Tralokinumab is an investigational human monoclonal antibody and is developed by the company’s global biologics research and development arm MedImmune.
The Phase III programme is designed to evaluate the safety and effectiveness of tralokinumab in reducing the rate of asthma exacerbations (AER) in adults and adolescents with severe, inadequately controlled asthma, despite receiving inhaled corticosteroids plus long-acting ß2-agonist.
In the programme, the effects of tralokinumab will also be evaluated on lung function, patient-reported asthma symptoms and quality of life, and it will also investigate whether potential clinical biomarkers could identify patients who are more likely to respond to the drug.
AstraZeneca Global Medicines Development unit vice-president and head of Inflammation, Neuroscience and Respiratory Bill Mezzanotte said: " We are pleased to begin the tralokinumab Phase III programme in severe asthma, further strengthening the breadth of our portfolio in respiratory disease, one of AstraZeneca’s core therapy areas.
"Patients with severe asthma currently have limited treatment options and need more effective therapies to control their disease.

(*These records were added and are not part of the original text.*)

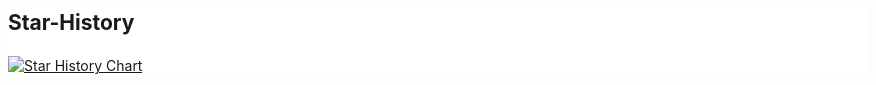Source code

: 
## Star-History

<a href="https://star-history.com/#MFTCoder/MFTCoder&Date">
  <picture>
    <source media="(prefers-color-scheme: dark)" srcset="https://api.star-history.com/svg?repos=codefuse-ai/MFTCoder&type=Date&theme=dark" />
    <img alt="Star History Chart" src="https://api.star-history.com/svg?repos=codefuse-ai/MFTCoder&type=Date" />
  </picture>
</a>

"The development of tralokinumab underscores our commitment to a personalised treatment approach for these patients, to improve their lives.
"Severe asthma is highly heterogeneous; we are working to better understand patient subtypes, identify potential biomarkers, and tailor therapies to cellular and molecular phenotypes to achieve the best clinical outcomes."
The start of the Phase III programme is based on results from a Phase IIb trial conducted by MedImmune.
Tralokinumab is an investigational human monoclonal antibody which potently and selectively neutralises interleukin-13 (IL-13).
IL-13 is a key cytokine, which is believed to contribute to the onset of severe and frequent asthma attacks, impaired lung function and other debilitating asthma symptoms by driving inflammation, airway hyper-responsiveness and excessive mucus production.